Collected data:
^^^^^^^^^^^^^^^^

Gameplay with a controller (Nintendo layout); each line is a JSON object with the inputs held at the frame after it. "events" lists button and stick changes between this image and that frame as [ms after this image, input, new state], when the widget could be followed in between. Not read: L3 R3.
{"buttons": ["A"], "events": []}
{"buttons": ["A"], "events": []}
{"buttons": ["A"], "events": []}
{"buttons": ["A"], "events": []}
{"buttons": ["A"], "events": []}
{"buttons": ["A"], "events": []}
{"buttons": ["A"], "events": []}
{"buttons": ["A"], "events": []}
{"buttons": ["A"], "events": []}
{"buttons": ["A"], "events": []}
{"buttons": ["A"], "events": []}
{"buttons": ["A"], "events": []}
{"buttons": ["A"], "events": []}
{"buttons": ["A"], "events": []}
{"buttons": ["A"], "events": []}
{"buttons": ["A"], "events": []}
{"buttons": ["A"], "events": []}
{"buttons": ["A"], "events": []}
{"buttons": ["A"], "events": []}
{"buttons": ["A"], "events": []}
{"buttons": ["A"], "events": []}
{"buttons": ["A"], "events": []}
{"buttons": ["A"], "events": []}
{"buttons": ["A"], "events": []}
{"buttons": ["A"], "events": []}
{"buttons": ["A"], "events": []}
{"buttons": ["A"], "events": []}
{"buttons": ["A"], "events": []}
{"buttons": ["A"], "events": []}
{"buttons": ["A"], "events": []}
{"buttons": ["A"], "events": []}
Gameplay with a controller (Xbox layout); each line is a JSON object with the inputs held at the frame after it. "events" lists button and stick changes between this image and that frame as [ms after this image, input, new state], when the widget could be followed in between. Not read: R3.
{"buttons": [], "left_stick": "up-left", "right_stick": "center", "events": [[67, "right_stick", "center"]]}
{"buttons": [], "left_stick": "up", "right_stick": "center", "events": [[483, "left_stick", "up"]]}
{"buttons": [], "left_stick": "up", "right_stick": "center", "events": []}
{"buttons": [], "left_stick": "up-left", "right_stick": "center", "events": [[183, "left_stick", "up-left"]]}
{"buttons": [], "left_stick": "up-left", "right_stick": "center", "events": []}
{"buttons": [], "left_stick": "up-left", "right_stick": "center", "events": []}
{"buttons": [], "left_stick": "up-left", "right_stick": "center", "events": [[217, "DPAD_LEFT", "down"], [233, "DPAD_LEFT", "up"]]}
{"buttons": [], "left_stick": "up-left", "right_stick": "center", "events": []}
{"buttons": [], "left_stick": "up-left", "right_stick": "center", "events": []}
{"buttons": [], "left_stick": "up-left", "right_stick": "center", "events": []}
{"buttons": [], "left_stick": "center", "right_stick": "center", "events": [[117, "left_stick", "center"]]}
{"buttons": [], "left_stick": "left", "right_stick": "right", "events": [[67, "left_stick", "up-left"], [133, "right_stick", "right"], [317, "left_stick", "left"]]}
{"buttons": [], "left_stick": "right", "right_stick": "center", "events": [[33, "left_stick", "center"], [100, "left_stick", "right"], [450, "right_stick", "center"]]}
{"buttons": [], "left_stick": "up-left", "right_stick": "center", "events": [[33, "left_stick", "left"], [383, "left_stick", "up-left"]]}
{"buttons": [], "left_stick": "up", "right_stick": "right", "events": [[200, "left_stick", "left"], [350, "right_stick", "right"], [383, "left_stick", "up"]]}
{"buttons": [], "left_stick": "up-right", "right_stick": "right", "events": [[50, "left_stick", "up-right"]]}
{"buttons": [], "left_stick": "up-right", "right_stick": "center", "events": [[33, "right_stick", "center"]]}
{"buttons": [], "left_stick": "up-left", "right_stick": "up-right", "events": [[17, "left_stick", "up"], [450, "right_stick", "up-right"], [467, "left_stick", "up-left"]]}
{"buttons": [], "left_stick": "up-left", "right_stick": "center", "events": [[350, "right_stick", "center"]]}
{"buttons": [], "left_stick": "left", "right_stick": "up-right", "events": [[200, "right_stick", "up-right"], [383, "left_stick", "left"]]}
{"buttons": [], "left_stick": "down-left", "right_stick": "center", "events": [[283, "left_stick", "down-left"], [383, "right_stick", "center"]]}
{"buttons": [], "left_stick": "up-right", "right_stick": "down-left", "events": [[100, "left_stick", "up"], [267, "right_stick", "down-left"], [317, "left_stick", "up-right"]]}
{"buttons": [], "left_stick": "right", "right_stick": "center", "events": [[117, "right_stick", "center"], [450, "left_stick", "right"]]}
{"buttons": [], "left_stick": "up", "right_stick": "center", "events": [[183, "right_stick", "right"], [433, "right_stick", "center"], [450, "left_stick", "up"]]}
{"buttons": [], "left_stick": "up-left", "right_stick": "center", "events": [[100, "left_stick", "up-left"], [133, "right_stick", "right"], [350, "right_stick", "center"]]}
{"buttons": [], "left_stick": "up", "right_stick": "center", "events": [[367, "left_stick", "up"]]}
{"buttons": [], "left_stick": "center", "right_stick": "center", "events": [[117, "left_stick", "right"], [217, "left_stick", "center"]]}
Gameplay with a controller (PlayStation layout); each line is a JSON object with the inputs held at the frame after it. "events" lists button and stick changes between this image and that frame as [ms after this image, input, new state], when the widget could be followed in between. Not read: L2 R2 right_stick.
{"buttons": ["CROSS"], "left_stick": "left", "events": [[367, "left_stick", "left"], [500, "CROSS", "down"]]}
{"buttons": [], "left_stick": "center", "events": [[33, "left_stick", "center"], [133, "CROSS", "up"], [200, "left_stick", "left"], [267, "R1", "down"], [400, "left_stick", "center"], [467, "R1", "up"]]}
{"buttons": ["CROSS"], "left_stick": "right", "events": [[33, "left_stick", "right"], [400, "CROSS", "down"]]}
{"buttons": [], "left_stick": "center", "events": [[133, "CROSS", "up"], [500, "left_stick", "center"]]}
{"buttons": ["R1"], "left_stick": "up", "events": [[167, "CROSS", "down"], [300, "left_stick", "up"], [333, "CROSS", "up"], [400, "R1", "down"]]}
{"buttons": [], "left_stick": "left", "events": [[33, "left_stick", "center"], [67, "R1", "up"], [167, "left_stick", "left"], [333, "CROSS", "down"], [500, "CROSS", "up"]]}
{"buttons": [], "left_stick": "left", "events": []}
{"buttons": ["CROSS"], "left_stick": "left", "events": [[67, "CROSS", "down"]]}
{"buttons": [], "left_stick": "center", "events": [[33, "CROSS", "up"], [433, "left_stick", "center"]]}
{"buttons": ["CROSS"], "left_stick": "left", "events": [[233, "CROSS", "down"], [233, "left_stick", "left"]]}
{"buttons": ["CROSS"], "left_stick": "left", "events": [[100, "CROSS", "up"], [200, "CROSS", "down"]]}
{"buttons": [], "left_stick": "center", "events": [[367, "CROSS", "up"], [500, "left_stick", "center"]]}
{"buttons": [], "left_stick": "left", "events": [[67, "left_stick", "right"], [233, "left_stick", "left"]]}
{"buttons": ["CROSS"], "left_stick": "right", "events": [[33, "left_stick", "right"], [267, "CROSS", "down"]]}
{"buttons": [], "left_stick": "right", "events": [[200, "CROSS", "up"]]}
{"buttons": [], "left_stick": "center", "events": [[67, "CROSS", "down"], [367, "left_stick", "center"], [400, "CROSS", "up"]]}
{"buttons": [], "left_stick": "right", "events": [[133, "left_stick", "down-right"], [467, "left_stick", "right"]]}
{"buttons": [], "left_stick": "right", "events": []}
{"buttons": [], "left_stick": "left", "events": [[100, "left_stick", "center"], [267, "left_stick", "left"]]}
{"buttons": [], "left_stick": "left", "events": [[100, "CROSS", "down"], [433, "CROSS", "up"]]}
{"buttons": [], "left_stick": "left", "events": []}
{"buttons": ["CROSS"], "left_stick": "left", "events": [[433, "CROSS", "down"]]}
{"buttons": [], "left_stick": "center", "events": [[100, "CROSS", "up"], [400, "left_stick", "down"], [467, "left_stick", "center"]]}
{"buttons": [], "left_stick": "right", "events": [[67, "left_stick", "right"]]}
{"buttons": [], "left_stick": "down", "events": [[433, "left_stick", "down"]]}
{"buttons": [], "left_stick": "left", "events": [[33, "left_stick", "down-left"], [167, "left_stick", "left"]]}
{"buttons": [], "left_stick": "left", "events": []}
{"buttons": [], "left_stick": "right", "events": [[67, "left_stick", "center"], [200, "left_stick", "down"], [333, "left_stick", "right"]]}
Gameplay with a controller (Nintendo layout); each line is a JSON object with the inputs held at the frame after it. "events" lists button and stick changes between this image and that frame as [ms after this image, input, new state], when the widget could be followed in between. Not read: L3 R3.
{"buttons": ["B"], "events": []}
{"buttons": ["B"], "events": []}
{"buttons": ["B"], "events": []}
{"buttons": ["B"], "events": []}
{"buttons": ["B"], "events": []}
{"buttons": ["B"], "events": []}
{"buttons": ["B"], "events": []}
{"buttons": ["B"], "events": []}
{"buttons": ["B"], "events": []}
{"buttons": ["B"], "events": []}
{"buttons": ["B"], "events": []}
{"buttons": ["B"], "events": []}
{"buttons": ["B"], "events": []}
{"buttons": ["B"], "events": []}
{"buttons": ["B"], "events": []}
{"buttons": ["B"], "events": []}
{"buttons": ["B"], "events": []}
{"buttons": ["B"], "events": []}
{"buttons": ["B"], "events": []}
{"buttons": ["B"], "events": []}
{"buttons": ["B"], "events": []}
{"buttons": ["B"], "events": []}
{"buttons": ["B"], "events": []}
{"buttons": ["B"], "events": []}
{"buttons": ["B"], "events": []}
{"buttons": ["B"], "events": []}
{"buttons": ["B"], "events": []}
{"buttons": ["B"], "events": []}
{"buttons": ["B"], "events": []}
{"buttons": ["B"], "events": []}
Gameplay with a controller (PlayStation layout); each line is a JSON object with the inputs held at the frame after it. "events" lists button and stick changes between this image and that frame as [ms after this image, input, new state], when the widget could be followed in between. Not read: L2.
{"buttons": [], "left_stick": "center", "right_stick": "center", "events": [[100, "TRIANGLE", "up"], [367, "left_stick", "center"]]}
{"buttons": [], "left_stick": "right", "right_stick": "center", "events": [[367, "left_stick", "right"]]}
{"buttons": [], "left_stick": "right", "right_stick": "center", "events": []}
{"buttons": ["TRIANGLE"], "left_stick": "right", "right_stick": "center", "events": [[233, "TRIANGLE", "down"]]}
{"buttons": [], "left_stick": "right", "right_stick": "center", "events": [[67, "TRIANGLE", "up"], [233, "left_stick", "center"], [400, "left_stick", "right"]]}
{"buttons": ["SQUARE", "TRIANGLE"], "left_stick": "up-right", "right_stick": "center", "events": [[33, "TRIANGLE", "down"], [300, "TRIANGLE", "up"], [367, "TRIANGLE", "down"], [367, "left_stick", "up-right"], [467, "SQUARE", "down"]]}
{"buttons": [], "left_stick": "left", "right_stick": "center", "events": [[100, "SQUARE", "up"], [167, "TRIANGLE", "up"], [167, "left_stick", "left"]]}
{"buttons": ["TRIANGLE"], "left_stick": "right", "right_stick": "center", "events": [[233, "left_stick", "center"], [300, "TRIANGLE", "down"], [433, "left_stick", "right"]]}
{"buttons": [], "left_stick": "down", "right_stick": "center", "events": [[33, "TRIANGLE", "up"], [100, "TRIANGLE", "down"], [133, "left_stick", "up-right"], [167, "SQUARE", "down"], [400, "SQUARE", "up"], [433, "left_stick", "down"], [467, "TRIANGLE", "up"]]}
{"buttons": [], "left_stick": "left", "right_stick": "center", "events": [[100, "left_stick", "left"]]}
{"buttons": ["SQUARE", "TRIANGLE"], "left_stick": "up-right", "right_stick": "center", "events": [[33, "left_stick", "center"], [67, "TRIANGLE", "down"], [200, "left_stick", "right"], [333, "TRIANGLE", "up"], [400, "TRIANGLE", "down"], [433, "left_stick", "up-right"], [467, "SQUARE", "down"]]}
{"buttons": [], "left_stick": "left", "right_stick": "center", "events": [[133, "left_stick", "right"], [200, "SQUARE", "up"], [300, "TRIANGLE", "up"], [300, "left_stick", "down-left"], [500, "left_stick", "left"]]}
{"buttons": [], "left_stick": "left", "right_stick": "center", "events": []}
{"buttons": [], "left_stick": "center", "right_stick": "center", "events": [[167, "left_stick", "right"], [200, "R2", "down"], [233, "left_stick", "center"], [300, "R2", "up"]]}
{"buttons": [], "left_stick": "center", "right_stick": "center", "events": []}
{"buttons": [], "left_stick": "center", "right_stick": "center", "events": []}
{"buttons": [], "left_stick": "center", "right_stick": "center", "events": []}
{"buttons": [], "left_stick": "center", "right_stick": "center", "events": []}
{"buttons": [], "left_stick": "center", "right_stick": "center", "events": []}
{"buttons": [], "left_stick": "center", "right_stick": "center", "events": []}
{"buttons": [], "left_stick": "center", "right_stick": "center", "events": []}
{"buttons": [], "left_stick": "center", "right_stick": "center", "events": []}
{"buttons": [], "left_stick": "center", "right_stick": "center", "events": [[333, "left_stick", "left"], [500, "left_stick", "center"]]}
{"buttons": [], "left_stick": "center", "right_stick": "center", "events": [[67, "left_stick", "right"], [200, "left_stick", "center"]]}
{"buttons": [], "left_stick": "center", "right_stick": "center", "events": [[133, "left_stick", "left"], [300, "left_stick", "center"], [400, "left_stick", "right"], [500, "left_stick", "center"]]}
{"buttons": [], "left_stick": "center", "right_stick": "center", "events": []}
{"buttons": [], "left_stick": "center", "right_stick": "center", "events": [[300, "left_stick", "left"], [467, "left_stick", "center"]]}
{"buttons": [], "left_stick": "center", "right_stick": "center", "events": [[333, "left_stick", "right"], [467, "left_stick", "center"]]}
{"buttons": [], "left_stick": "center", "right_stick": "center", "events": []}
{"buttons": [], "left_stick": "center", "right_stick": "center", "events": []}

^^^^^^^^^^^^^^^^

Action item:
Please give the number of lines in the entries above that hold "after", with no other words.

Solution to this problem:
5